» **Цель задания**: Выпишите без изменений все строки каждой записи, но изображения в ответ не включайте.
### Приведённые записи ###
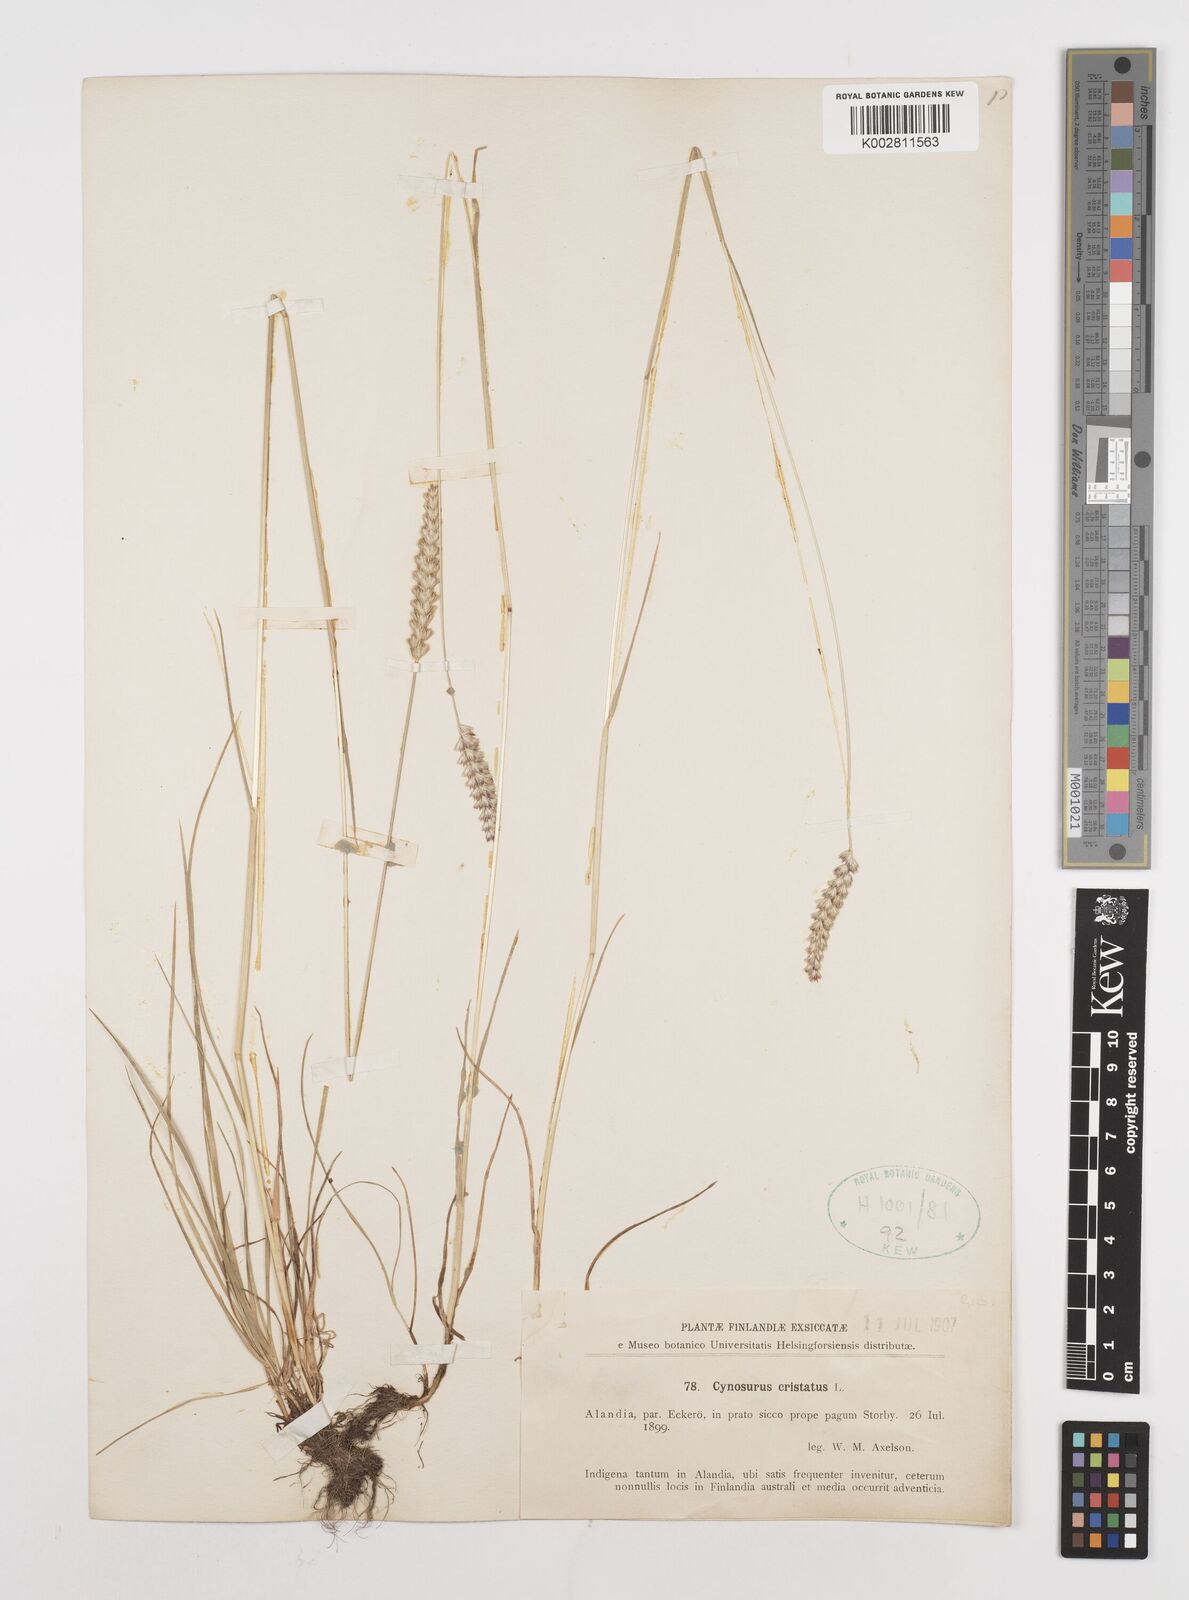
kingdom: Plantae
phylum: Tracheophyta
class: Liliopsida
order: Poales
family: Poaceae
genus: Cynosurus
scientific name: Cynosurus cristatus
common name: Crested dog's-tail
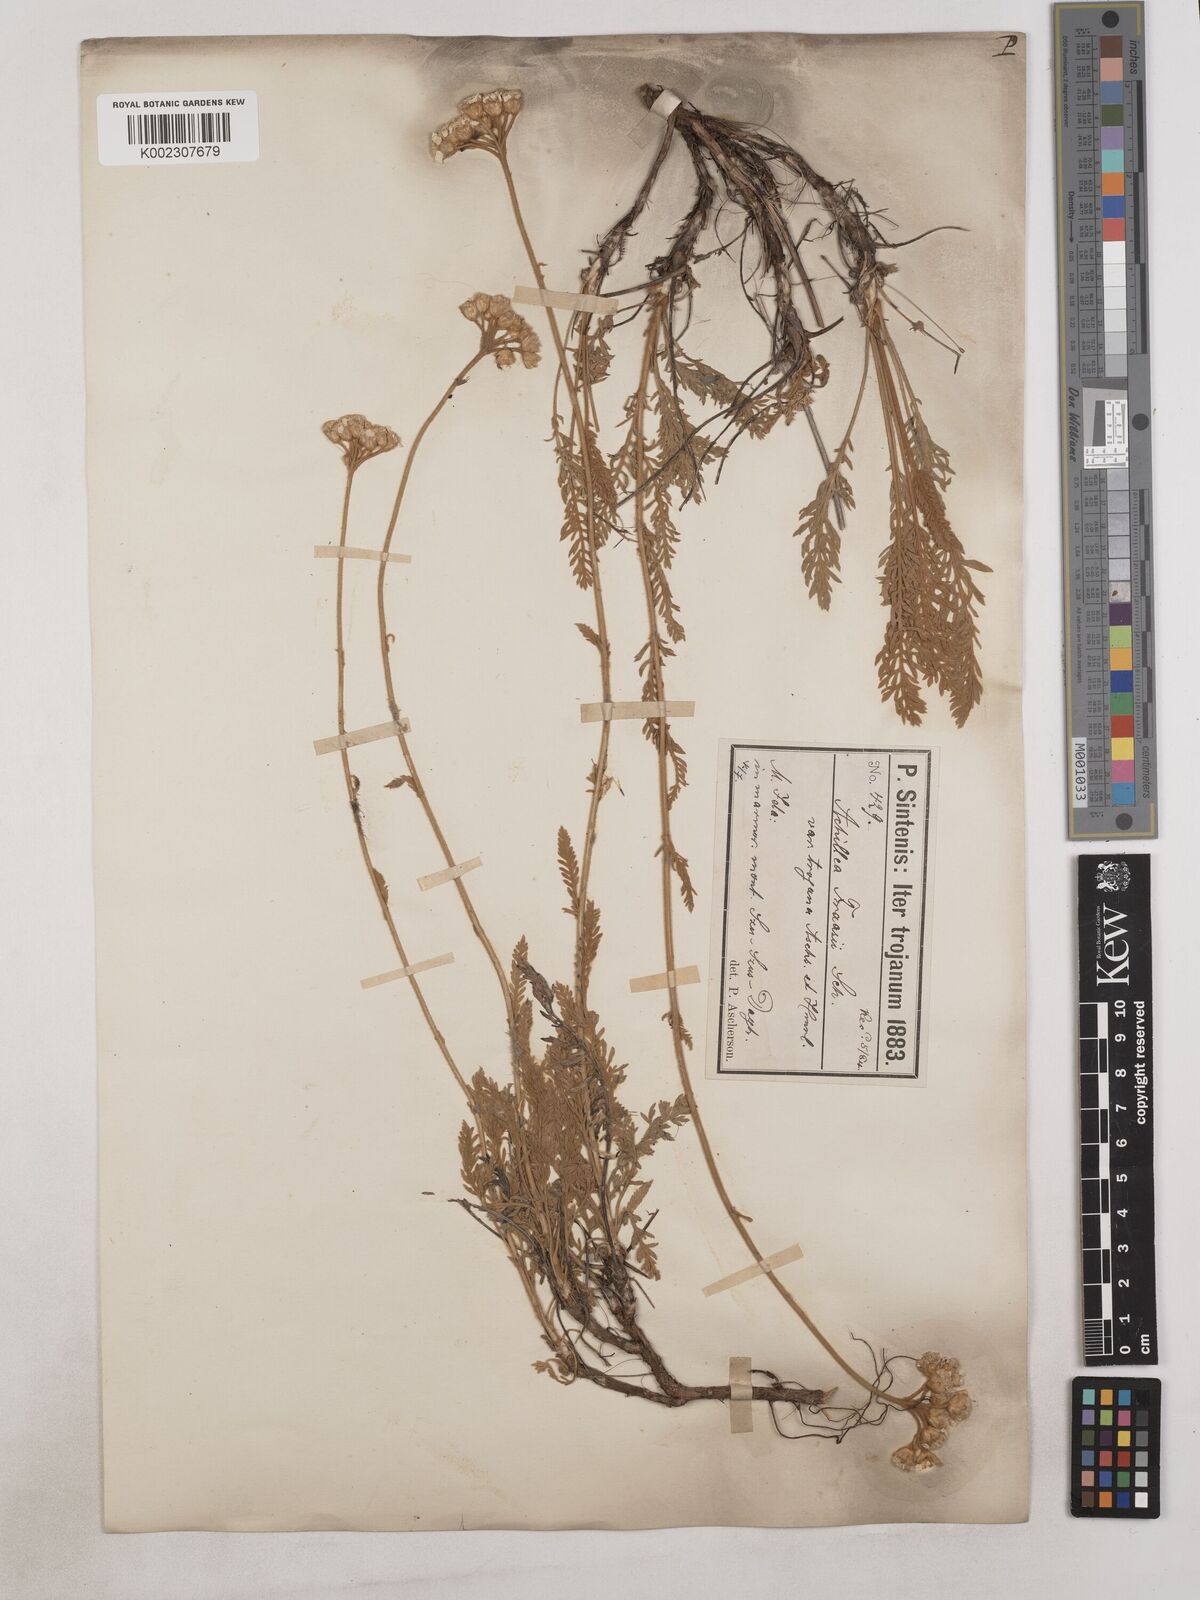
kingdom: Plantae
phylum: Tracheophyta
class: Magnoliopsida
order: Asterales
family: Asteraceae
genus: Achillea
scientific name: Achillea fraasii
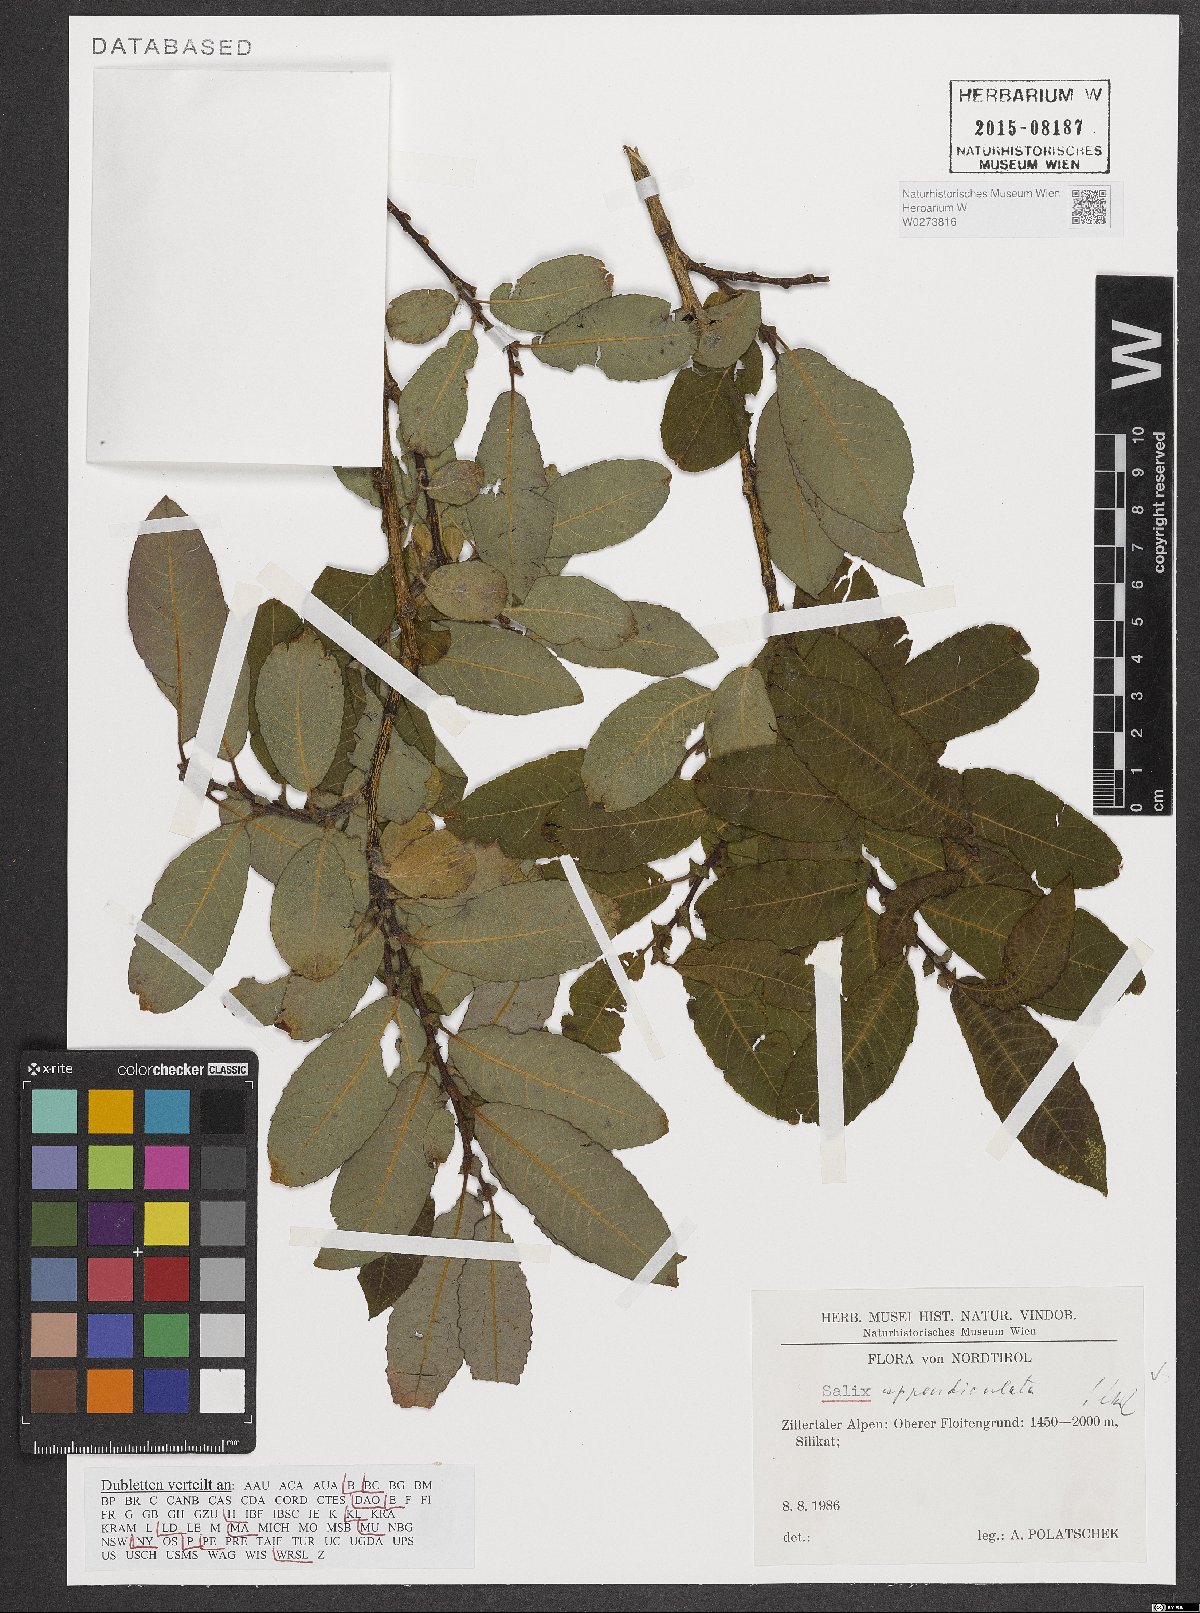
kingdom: Plantae
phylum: Tracheophyta
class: Magnoliopsida
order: Malpighiales
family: Salicaceae
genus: Salix
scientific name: Salix appendiculata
###
» **Полный результат**:
kingdom: Plantae
phylum: Tracheophyta
class: Liliopsida
order: Poales
family: Poaceae
genus: Cynosurus
scientific name: Cynosurus cristatus
common name: Crested dog's-tail
kingdom: Plantae
phylum: Tracheophyta
class: Magnoliopsida
order: Asterales
family: Asteraceae
genus: Achillea
scientific name: Achillea fraasii
kingdom: Plantae
phylum: Tracheophyta
class: Magnoliopsida
order: Malpighiales
family: Salicaceae
genus: Salix
scientific name: Salix appendiculata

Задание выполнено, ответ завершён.